**Work task**
Take from the data every line in which the word "島田フミカネ" is found.
^^^^^^^^^^^^^^^^
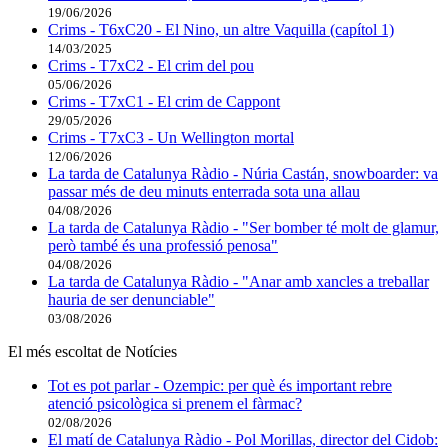
19/06/2026
Crims - T6xC20 - El Nino, un altre Vaquilla (capítol 1)
14/03/2025
Crims - T7xC2 - El crim del pou
05/06/2026
Crims - T7xC1 - El crim de Cappont
29/05/2026
Crims - T7xC3 - Un Wellington mortal
12/06/2026
La tarda de Catalunya Ràdio - Núria Castán, snowboarder: va
passar més de deu minuts enterrada sota una allau
04/08/2026
La tarda de Catalunya Ràdio - "Ser bomber té molt de glamur,
però també és una professió penosa"
04/08/2026
La tarda de Catalunya Ràdio - "Anar amb xancles a treballar
hauria de ser denunciable"
03/08/2026
El més escoltat de Notícies
Tot es pot parlar - Ozempic: per què és important rebre
atenció psicològica si prenem el fàrmac?
02/08/2026
El matí de Catalunya Ràdio - Pol Morillas, director del Cidob:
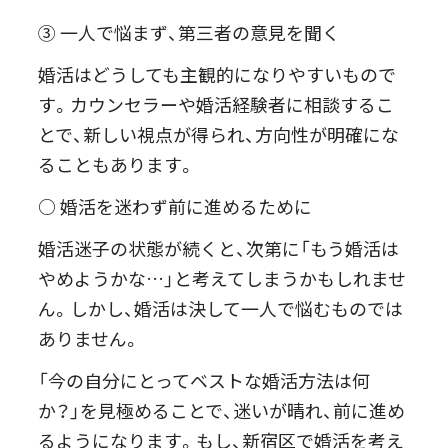
③ 一人で悩まず、第三者の意見を聞く
婚活はどうしても主観的になりやすいもので
す。カウンセラーや婚活経験者に相談するこ
とで、新しい視点が得られ、方向性が明確にな
ることもあります。
○ 婚活を迷わず前に進めるために
婚活迷子の状態が続くと、次第に「もう婚活は
やめようかな…」と考えてしまうかもしれませ
ん。しかし、婚活は決して一人で悩むものでは
ありません。
「今の自分にとってベストな婚活方法は何
か？」を見極めることで、迷いが晴れ、前に進め
るようになります。もし、新宿区で婚活を考え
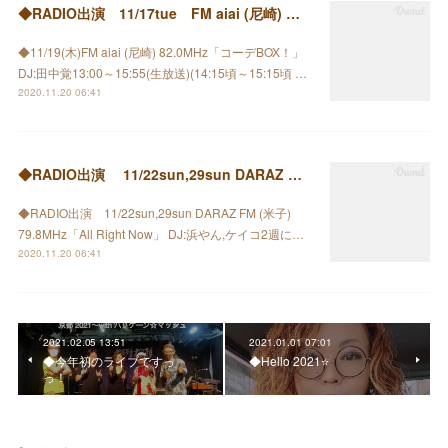
◆RADIO出演 11/17tue FM aiai (尼崎) コーデBOX！」
◆11/19(木)FM aiai (尼崎) 82.0MHz「コーデBOX！」
DJ:田中覚13:00～15:55(生放送)(14:15頃～15:15頃 …
2020.11.20 06:41
◆RADIO出演 11/22sun,29sun DARAZ FM (米子) 79.8MHz
◆RADIO出演 11/22sun,29sun DARAZ FM (米子)
79.8MHz「All Right Now」 DJ:浜やん,ケイコ2週に…
2020.11.20 06:41
2021.02.05 13:51
2021.01.01 07:01
◆今年初のライブですっ
◆Hello 2021⭐️
っ！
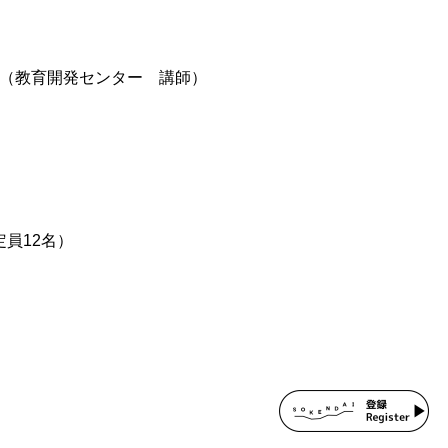
RIST （教育開発センター 講師）
定員12名）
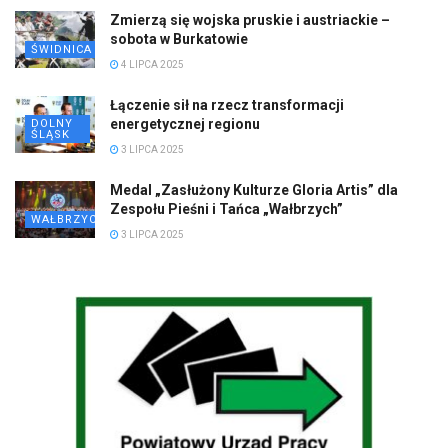
Zmierzą się wojska pruskie i austriackie –
sobota w Burkatowie
ŚWIDNICA
4 LIPCA 2025
Łączenie sił na rzecz transformacji
energetycznej regionu
DOLNY
ŚLĄSK
3 LIPCA 2025
Medal „Zasłużony Kulturze Gloria Artis” dla
Zespołu Pieśni i Tańca „Wałbrzych”
WAŁBRZYCH
3 LIPCA 2025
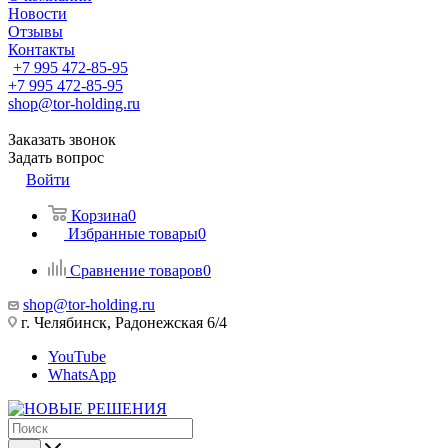
Новости
Отзывы
Контакты
+7 995 472-85-95
+7 995 472-85-95
shop@tor-holding.ru
Заказать звонок
Задать вопрос
Войти
Корзина
0
Избранные товары
0
Сравнение товаров
0
shop@tor-holding.ru
г. Челябинск, Радонежская 6/4
YouTube
WhatsApp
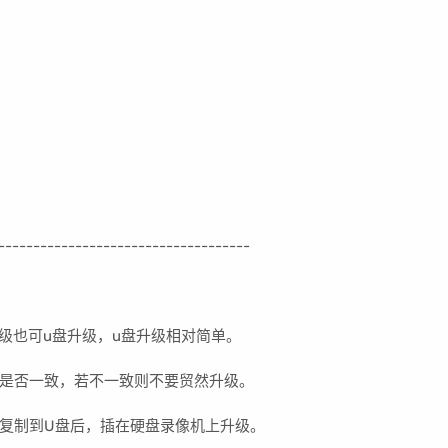
-----
-------------------------------
级也可u盘升级，u盘升级相对简单。
是否一致，若不一致则不要贸然升级。
复制到U盘后，插在硬盘录像机上升级。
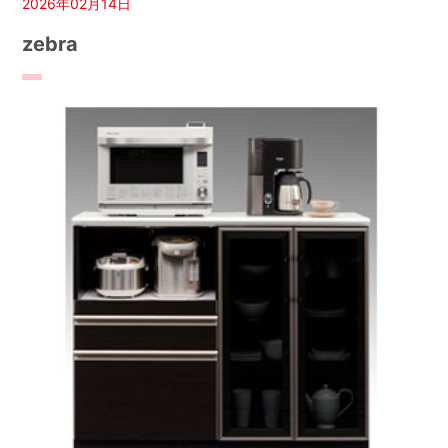
2026年02月14日
zebra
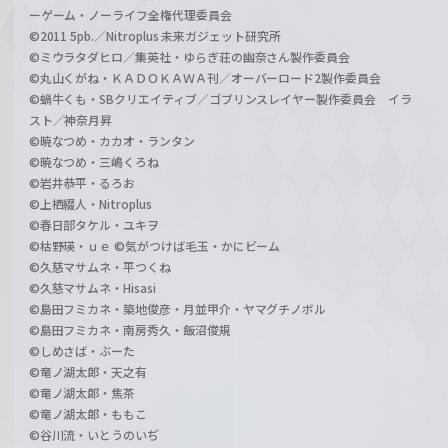
ーゲーム・ノーライフ全権代理委員会
©2011 5pb.／Nitroplus 未来ガジェット研究所
©ミウラタダヒロ／集英社・ゆらぎ荘の幽奈さん製作委員会
©丸山くがね・ＫＡＤＯＫＡＷＡ刊／オーバーロード2製作委員会
©蝸牛くも・SBクリエイティブ／ゴブリンスレイヤー製作委員会 イラ
スト／神奈月昇
©暁なつめ・カカオ・ランタン
©暁なつめ・三嶋くろね
©岩井恭平・るろお
©上栖綴人・Nitroplus
©春日部タケル・ユキヲ
©枯野瑛・ｕｅ ©気がつけば毛玉・かにビーム
©久慈マサムネ・平つくね
©久慈マサムネ・Hisasi
©島田フミカネ・築地俊彦・月並甲介・ヤマグチノボル
©島田フミカネ・南房秀久・飯沼俊規
©しめさば・ぶーた
©竜ノ湖太郎・天之有
©竜ノ湖太郎・焦茶
©竜ノ湖太郎・ももこ
©谷川流・いとうのいぢ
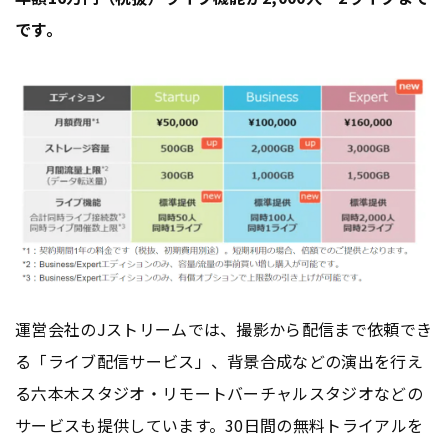
です。
運営会社のJストリームでは、撮影から配信まで依頼でき
る「ライブ配信サービス」、背景合成などの演出を行え
る六本木スタジオ・リモートバーチャルスタジオなどの
サービスも提供しています。30日間の無料トライアルを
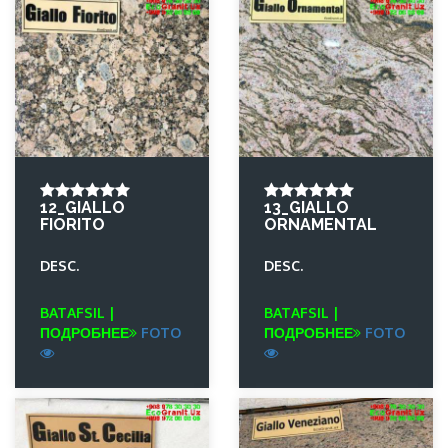
12_GIALLO
13_GIALLO
FIORITO
ORNAMENTAL
DESC.
DESC.
BATAFSIL |
BATAFSIL |
ПОДРОБНЕЕ
FOTO
ПОДРОБНЕЕ
FOTO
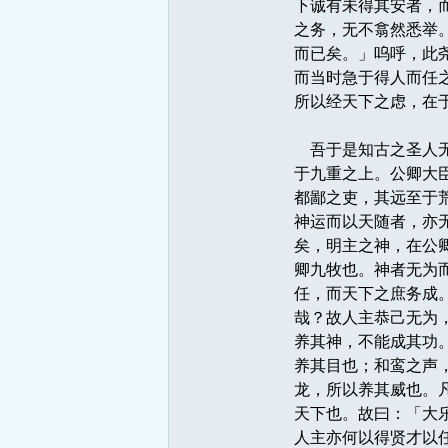
下诚有未得其安者，
之务，无不翕然悉举
而已矣。」呜呼，此
而当时急于得人而任
所以经天下之虑，在
吾于是知古之圣人无
于九重之上。公卿大
都鄙之吏，其远至于
神运而以天随者，亦
矣，明主之神，在公
卿九牧也。神者无为
任，而天下之庶务成
哉？故人主恭己无为
养其神，不能成其功
养其目也；和鸾之声
龙，所以养其威也。
天下也。故曰：「大
人主亦何以得贤才以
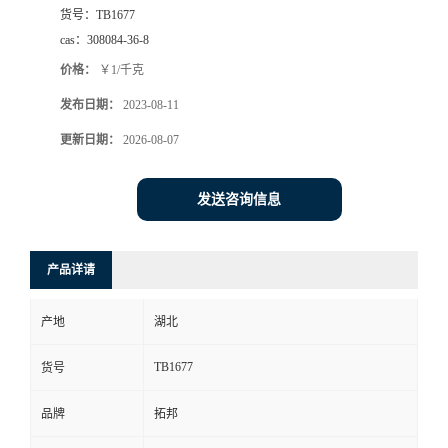
货号：
TB1677
cas：
308084-36-8
价格：
￥1/千克
发布日期：
2023-08-11
更新日期：
2026-08-07
发送咨询信息
产品详请
产地
湖北
TB1677
货号
品牌
拓邦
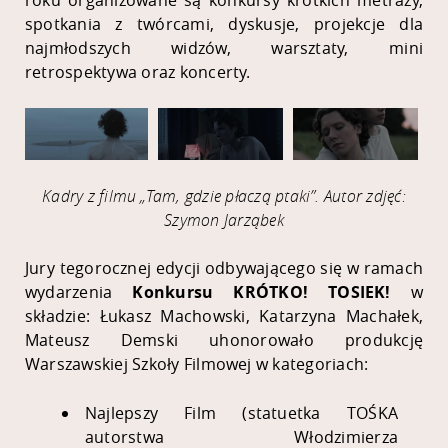
roku organizowane są konkursy krótkich metraży,
spotkania z twórcami, dyskusje, projekcje dla
najmłodszych widzów, warsztaty, mini
retrospektywa oraz koncerty.
Kadry z filmu „Tam, gdzie płaczą ptaki”. Autor zdjęć:
Szymon Jarząbek
Jury tegorocznej edycji odbywającego się w ramach
wydarzenia
Konkursu KRÓTKO! TOSIEK!
w
składzie:
Łukasz Machowski, Katarzyna Machałek,
Mateusz Demski
uhonorowało produkcję
Warszawskiej Szkoły Filmowej w kategoriach:
Najlepszy Film (statuetka TOŚKA
autorstwa Włodzimierza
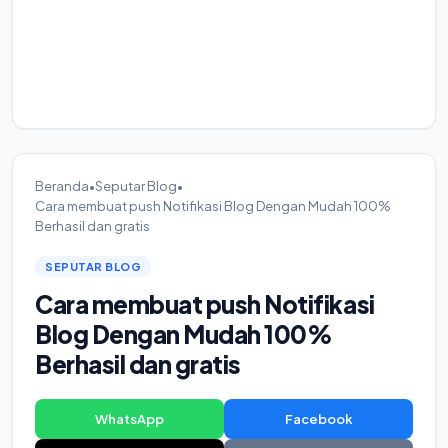
Beranda
•
Seputar Blog
•
Cara membuat push Notifikasi Blog Dengan Mudah 100%
Berhasil dan gratis
SEPUTAR BLOG
Cara membuat push Notifikasi
Blog Dengan Mudah 100%
Berhasil dan gratis
WhatsApp
Facebook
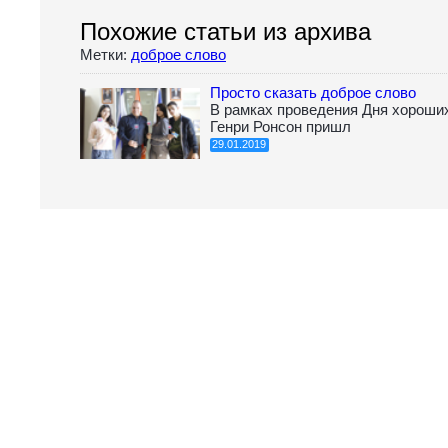
Похожие статьи из архива
Метки:
доброе слово
Просто сказать доброе слово
В рамках проведения Дня хороши
Генри Ронсон пришл
29.01.2019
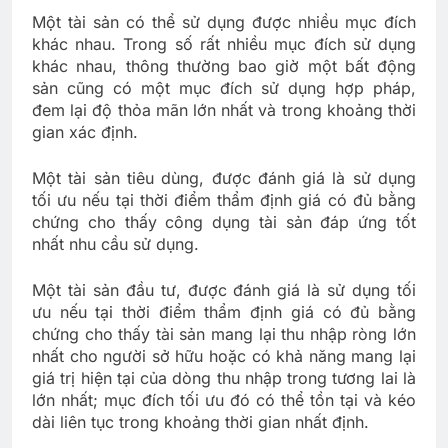
Một tài sản có thể sử dụng được nhiều mục đích
khác nhau. Trong số rất nhiều mục đích sử dụng
khác nhau, thông thường bao giờ một bất động
sản cũng có một mục đích sử dụng hợp pháp,
đem lại độ thỏa mãn lớn nhất và trong khoảng thời
gian xác định.
Một tài sản tiêu dùng, được đánh giá là sử dụng
tối ưu nếu tại thời điểm thẩm định giá có đủ bằng
chứng cho thấy công dụng tài sản đáp ứng tốt
nhất nhu cầu sử dụng.
Một tài sản đầu tư, được đánh giá là sử dụng tối
ưu nếu tại thời điểm thẩm định giá có đủ bằng
chứng cho thấy tài sản mang lại thu nhập ròng lớn
nhất cho người sở hữu hoặc có khả năng mang lại
giá trị hiện tại của dòng thu nhập trong tương lai là
lớn nhất; mục đích tối ưu đó có thể tồn tại và kéo
dài liên tục trong khoảng thời gian nhất định.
^^^^^^^^^^^^^^^^
**Solution to the exercise**
©島田フミカネ・築地俊彦・月並甲介・ヤマグチノボル
©島田フミカネ・南房秀久・飯沼俊規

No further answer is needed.